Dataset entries
___

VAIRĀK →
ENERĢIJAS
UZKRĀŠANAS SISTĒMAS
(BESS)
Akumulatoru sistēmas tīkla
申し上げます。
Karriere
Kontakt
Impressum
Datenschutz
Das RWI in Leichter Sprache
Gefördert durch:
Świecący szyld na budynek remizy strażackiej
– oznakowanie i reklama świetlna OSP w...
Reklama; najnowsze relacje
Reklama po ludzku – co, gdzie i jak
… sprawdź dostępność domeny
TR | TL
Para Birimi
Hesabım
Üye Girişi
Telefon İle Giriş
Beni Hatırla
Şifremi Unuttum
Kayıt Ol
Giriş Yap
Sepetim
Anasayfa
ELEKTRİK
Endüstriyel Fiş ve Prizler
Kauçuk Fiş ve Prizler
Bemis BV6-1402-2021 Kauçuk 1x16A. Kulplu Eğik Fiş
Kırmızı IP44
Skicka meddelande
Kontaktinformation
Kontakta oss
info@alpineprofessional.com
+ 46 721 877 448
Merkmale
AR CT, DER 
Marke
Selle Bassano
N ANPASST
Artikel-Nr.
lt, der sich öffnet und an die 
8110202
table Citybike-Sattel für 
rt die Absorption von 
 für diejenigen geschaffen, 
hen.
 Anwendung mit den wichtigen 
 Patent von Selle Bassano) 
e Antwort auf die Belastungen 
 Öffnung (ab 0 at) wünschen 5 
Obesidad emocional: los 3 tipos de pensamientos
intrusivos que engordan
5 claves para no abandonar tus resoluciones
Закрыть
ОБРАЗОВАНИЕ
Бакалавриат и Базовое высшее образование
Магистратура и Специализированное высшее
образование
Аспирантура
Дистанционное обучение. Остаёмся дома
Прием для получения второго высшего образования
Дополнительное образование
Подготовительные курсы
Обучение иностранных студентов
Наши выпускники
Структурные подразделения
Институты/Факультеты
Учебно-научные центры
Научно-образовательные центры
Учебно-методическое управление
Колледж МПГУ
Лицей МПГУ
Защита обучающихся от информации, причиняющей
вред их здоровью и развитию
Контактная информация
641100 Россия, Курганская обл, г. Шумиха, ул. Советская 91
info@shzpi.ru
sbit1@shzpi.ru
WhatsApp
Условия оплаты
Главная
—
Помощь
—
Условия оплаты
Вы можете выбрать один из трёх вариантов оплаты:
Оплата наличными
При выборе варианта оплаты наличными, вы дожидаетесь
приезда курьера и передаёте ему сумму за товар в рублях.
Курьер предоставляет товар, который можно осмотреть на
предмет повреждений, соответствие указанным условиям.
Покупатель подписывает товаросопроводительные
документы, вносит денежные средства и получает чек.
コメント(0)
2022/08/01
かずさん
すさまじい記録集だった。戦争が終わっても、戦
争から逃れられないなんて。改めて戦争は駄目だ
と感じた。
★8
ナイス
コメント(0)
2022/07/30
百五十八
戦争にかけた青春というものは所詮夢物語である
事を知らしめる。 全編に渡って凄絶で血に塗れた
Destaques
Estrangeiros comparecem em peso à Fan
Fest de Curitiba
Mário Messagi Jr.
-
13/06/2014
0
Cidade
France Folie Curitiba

___

_Exercise directions_
Could each line above be retyped exactly?

_Finished exercise_
VAIRĀK →
ENERĢIJAS
UZKRĀŠANAS SISTĒMAS
(BESS)
Akumulatoru sistēmas tīkla
申し上げます。
Karriere
Kontakt
Impressum
Datenschutz
Das RWI in Leichter Sprache
Gefördert durch:
Świecący szyld na budynek remizy strażackiej
– oznakowanie i reklama świetlna OSP w...
Reklama; najnowsze relacje
Reklama po ludzku – co, gdzie i jak
… sprawdź dostępność domeny
TR | TL
Para Birimi
Hesabım
Üye Girişi
Telefon İle Giriş
Beni Hatırla
Şifremi Unuttum
Kayıt Ol
Giriş Yap
Sepetim
Anasayfa
ELEKTRİK
Endüstriyel Fiş ve Prizler
Kauçuk Fiş ve Prizler
Bemis BV6-1402-2021 Kauçuk 1x16A. Kulplu Eğik Fiş
Kırmızı IP44
Skicka meddelande
Kontaktinformation
Kontakta oss
info@alpineprofessional.com
+ 46 721 877 448
Merkmale
AR CT, DER 
Marke
Selle Bassano
N ANPASST
Artikel-Nr.
lt, der sich öffnet und an die 
8110202
table Citybike-Sattel für 
rt die Absorption von 
 für diejenigen geschaffen, 
hen.
 Anwendung mit den wichtigen 
 Patent von Selle Bassano) 
e Antwort auf die Belastungen 
 Öffnung (ab 0 at) wünschen 5 
Obesidad emocional: los 3 tipos de pensamientos
intrusivos que engordan
5 claves para no abandonar tus resoluciones
Закрыть
ОБРАЗОВАНИЕ
Бакалавриат и Базовое высшее образование
Магистратура и Специализированное высшее
образование
Аспирантура
Дистанционное обучение. Остаёмся дома
Прием для получения второго высшего образования
Дополнительное образование
Подготовительные курсы
Обучение иностранных студентов
Наши выпускники
Структурные подразделения
Институты/Факультеты
Учебно-научные центры
Научно-образовательные центры
Учебно-методическое управление
Колледж МПГУ
Лицей МПГУ
Защита обучающихся от информации, причиняющей
вред их здоровью и развитию
Контактная информация
641100 Россия, Курганская обл, г. Шумиха, ул. Советская 91
info@shzpi.ru
sbit1@shzpi.ru
WhatsApp
Условия оплаты
Главная
—
Помощь
—
Условия оплаты
Вы можете выбрать один из трёх вариантов оплаты:
Оплата наличными
При выборе варианта оплаты наличными, вы дожидаетесь
приезда курьера и передаёте ему сумму за товар в рублях.
Курьер предоставляет товар, который можно осмотреть на
предмет повреждений, соответствие указанным условиям.
Покупатель подписывает товаросопроводительные
документы, вносит денежные средства и получает чек.
コメント(0)
2022/08/01
かずさん
すさまじい記録集だった。戦争が終わっても、戦
争から逃れられないなんて。改めて戦争は駄目だ
と感じた。
★8
ナイス
コメント(0)
2022/07/30
百五十八
戦争にかけた青春というものは所詮夢物語である
事を知らしめる。 全編に渡って凄絶で血に塗れた
Destaques
Estrangeiros comparecem em peso à Fan
Fest de Curitiba
Mário Messagi Jr.
-
13/06/2014
0
Cidade
France Folie Curitiba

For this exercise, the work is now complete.